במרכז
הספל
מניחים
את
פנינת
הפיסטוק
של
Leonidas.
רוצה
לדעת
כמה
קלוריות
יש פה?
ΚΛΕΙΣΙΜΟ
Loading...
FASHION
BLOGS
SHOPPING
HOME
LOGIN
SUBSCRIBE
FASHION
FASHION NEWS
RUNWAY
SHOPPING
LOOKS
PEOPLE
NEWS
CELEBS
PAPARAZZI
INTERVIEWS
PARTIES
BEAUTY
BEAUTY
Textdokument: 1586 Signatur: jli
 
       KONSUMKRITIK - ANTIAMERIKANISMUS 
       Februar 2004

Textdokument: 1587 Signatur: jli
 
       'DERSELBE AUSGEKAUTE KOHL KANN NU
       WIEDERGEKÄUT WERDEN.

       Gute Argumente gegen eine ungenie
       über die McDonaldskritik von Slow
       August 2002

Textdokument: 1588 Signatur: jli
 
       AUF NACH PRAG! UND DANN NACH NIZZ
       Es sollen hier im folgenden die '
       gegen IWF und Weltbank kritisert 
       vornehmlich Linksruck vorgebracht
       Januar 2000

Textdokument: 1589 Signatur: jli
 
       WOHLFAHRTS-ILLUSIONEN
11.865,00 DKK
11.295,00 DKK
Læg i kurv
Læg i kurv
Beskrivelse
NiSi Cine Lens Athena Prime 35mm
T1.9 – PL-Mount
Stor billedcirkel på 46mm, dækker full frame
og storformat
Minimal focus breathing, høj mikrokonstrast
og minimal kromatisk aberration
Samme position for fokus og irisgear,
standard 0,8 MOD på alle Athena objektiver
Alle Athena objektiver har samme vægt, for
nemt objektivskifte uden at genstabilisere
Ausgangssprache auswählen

━━━━

Without changing a word, write out each entry again.

במרכז
הספל
מניחים
את
פנינת
הפיסטוק
של
Leonidas.
רוצה
לדעת
כמה
קלוריות
יש פה?
ΚΛΕΙΣΙΜΟ
Loading...
FASHION
BLOGS
SHOPPING
HOME
LOGIN
SUBSCRIBE
FASHION
FASHION NEWS
RUNWAY
SHOPPING
LOOKS
PEOPLE
NEWS
CELEBS
PAPARAZZI
INTERVIEWS
PARTIES
BEAUTY
BEAUTY
Textdokument: 1586 Signatur: jli
 
       KONSUMKRITIK - ANTIAMERIKANISMUS 
       Februar 2004

Textdokument: 1587 Signatur: jli
 
       'DERSELBE AUSGEKAUTE KOHL KANN NU
       WIEDERGEKÄUT WERDEN.

       Gute Argumente gegen eine ungenie
       über die McDonaldskritik von Slow
       August 2002

Textdokument: 1588 Signatur: jli
 
       AUF NACH PRAG! UND DANN NACH NIZZ
       Es sollen hier im folgenden die '
       gegen IWF und Weltbank kritisert 
       vornehmlich Linksruck vorgebracht
       Januar 2000

Textdokument: 1589 Signatur: jli
 
       WOHLFAHRTS-ILLUSIONEN
11.865,00 DKK
11.295,00 DKK
Læg i kurv
Læg i kurv
Beskrivelse
NiSi Cine Lens Athena Prime 35mm
T1.9 – PL-Mount
Stor billedcirkel på 46mm, dækker full frame
og storformat
Minimal focus breathing, høj mikrokonstrast
og minimal kromatisk aberration
Samme position for fokus og irisgear,
standard 0,8 MOD på alle Athena objektiver
Alle Athena objektiver har samme vægt, for
nemt objektivskifte uden at genstabilisere
Ausgangssprache auswählen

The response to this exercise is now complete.